I will never deny that your man is broken and sinful. He’s missing the mark with you, your children, and most of all with his Creator. He grieves God every day – even more than he crushes your heart. It’s impossible to love someone who never hits the mark – but with God, all things are possible.
How can you obtain the strength to love an unlovable man? From where will you draw love, when your well is dry? How can you give love when you don’t feel you’ve received any?
An Old Testament command gives us a clue as to how we can love a sinner.
When a stranger sojourns with you in your land, you shall not do him wrong. You shall treat the stranger who sojourns with you as the native among you, and you shall love him as yourself, for you were strangers in the land of Egypt: I am the Lord your God. Leviticus 19:3
God tells Israel to love strangers and gives the hint as to how. One word describes how the Israelites were supposed to see a stranger (a non-Israelite). They were to identify with him.
Remembering their days in Egypt, the bondage, the slave work, the beatings, the abuse, building for someone else’s use and glory, being deprived of basic rights, and everything else that goes with slavery; God said would help them love the stranger.
In other words – if we will humbly remember that God loved us when we were sinners, slaves, rebels, and beggars, we will find the strength to love those who are still there. Still strangers in our land. The New Testament equal is found in Titus.

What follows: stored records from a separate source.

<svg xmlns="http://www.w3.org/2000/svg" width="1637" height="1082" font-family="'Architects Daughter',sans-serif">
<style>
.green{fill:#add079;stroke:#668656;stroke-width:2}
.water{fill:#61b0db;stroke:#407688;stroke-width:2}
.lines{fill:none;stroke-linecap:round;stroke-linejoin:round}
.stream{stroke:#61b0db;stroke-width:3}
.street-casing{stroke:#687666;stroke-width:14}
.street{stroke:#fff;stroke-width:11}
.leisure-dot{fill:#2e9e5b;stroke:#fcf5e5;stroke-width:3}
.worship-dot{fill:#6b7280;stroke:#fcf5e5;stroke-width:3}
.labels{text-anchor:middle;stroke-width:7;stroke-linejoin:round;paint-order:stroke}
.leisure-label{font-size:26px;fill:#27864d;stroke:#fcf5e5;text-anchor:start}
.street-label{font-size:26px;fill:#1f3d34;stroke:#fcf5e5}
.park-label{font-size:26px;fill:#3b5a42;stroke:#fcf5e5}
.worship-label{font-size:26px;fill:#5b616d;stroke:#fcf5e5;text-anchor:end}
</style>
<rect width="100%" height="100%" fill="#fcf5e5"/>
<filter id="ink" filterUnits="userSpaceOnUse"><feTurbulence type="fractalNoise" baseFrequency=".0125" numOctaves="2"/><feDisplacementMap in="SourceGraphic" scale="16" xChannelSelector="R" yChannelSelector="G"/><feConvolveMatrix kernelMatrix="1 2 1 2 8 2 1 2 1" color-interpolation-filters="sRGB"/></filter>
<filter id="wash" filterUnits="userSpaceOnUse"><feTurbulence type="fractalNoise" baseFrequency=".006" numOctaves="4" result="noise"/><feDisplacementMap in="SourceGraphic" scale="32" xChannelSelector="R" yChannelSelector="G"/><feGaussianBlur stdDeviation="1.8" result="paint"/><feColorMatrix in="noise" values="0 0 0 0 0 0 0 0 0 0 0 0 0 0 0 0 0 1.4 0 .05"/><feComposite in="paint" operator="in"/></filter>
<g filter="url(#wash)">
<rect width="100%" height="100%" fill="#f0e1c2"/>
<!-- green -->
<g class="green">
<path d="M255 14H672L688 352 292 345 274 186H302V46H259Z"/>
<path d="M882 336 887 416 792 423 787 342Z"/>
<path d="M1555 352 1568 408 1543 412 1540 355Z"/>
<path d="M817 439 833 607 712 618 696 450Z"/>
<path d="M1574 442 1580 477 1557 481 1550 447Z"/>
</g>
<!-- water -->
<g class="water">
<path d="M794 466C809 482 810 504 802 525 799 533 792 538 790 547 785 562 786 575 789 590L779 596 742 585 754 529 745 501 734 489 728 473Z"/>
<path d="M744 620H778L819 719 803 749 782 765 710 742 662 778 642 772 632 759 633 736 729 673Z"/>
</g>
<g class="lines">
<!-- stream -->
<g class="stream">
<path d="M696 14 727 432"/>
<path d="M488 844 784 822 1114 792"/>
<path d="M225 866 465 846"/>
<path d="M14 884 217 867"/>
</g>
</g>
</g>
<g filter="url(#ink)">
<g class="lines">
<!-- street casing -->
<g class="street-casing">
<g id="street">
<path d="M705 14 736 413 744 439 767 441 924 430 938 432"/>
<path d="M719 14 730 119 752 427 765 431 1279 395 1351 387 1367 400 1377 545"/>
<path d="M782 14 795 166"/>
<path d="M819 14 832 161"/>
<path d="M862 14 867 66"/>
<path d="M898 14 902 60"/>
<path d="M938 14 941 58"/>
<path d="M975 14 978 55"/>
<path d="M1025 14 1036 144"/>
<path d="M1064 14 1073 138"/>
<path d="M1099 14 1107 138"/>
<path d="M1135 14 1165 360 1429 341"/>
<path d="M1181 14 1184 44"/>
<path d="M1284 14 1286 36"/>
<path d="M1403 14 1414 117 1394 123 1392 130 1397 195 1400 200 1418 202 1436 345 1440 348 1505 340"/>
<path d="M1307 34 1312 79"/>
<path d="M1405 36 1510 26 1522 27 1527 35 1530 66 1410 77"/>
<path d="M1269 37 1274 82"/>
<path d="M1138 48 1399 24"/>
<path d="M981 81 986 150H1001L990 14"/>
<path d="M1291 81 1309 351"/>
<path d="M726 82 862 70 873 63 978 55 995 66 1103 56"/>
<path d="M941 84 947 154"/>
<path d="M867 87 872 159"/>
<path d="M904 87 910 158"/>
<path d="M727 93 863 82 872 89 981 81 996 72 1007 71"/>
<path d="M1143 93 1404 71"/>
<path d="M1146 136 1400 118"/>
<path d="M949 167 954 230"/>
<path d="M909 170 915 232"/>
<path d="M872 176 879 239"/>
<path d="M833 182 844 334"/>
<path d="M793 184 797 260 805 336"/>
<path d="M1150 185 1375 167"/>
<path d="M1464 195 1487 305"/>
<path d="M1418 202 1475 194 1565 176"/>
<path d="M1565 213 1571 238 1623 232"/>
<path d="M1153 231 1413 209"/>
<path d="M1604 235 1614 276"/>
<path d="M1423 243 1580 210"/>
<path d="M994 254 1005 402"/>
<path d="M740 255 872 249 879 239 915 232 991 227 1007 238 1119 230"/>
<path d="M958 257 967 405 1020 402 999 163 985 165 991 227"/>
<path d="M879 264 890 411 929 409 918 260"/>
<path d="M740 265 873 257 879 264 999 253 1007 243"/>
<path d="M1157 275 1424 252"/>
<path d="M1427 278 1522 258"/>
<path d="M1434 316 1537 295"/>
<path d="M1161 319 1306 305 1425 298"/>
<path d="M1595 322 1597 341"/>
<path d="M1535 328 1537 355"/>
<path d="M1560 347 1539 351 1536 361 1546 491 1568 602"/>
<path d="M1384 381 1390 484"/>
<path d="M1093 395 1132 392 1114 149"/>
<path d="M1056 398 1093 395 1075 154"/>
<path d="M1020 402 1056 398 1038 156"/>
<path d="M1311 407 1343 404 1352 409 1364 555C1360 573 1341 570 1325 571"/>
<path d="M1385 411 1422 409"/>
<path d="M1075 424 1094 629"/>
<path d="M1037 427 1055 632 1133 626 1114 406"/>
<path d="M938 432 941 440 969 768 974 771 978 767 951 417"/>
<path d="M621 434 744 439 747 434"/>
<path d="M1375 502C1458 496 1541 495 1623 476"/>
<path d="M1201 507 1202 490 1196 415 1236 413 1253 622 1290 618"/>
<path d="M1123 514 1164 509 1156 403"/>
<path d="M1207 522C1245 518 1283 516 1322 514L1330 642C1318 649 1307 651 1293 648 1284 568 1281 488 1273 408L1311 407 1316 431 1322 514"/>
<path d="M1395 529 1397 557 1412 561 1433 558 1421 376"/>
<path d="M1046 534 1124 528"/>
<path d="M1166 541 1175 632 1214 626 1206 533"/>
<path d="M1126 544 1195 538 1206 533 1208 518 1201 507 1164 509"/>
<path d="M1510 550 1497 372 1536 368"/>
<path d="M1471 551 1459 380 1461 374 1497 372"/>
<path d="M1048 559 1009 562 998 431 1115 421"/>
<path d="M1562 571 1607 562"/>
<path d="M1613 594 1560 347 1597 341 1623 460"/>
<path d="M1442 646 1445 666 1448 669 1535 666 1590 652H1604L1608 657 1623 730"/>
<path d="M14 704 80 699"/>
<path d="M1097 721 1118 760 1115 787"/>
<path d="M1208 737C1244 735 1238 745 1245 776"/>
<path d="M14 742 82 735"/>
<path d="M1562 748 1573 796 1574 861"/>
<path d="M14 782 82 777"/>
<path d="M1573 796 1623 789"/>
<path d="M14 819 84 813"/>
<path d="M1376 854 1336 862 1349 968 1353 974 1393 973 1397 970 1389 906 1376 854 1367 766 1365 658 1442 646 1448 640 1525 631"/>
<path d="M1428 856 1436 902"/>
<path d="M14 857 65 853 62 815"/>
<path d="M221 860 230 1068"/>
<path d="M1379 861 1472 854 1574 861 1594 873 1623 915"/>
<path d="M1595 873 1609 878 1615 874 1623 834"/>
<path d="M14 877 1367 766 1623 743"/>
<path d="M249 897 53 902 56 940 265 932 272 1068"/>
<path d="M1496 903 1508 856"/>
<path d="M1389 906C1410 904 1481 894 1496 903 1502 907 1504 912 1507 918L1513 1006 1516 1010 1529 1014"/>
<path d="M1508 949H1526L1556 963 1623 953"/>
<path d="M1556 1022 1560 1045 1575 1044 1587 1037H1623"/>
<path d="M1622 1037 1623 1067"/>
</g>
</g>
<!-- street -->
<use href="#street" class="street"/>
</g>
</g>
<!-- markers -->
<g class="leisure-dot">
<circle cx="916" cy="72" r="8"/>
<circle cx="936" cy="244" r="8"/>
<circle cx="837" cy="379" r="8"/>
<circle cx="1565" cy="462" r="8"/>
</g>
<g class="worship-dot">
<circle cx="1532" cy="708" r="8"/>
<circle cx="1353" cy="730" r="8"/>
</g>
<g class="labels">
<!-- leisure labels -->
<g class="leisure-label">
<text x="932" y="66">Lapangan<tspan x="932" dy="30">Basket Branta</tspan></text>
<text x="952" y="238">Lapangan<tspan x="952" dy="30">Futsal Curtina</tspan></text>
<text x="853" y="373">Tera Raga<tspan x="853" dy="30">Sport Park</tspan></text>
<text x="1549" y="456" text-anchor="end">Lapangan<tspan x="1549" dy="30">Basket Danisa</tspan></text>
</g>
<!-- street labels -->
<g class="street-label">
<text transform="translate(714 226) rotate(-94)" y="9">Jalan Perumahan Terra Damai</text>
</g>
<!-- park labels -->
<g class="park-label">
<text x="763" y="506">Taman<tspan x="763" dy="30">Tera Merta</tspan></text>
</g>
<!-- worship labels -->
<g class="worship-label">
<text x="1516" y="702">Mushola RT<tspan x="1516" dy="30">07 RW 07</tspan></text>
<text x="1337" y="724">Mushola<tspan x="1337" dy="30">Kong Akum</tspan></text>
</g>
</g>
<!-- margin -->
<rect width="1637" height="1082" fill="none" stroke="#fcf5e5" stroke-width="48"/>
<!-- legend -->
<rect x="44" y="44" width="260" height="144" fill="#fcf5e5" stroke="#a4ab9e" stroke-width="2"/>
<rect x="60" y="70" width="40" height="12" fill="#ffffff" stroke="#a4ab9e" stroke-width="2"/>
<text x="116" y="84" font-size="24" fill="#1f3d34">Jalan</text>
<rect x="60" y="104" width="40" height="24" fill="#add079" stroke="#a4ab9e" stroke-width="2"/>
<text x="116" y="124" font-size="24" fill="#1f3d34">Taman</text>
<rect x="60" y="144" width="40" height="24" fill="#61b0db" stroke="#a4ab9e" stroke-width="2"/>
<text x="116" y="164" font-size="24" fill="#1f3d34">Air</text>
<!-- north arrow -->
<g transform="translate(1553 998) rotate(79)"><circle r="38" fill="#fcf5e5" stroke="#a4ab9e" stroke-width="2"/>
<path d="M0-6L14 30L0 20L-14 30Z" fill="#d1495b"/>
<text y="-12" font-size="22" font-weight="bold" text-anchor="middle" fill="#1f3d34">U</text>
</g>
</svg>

For we ourselves were once foolish, disobedient, led astray, slaves to various passions and pleasures, passing our days in malice and envy, hated by others and hating one another. But when the goodness and loving kindness of God our Savior appeared, he saved us, not because of works done by us in righteousness, but according to his own mercy, by the washing of regeneration and renewal of the Holy Spirit, whom he poured out on us richly through Jesus Christ our Savior, so that being justified by his grace we might become heirs according to the hope of eternal life. Titus 2:3-7
We were all once slaves to incredible sinfulness. Strangers to the grace of God. Some of us wander off and seem to get lost back in that foreign land. Some wander into our land of grace as strangers. We are to love them because they are just like we once were.
Your broken man is that stranger. He’s disconnected from you, from God, from everyone. He looks happy and productive but remains a lonely foreigner.
Your love, identifying with his brokenness, pitying his cluelessness, reaching out to his lostness, is what God wants you to do. Regardless if it has any effect. There were no conditions on God’s command to love the stranger. There are no conditions on God’s love for you. There should be no conditions on your love for your disconnected man.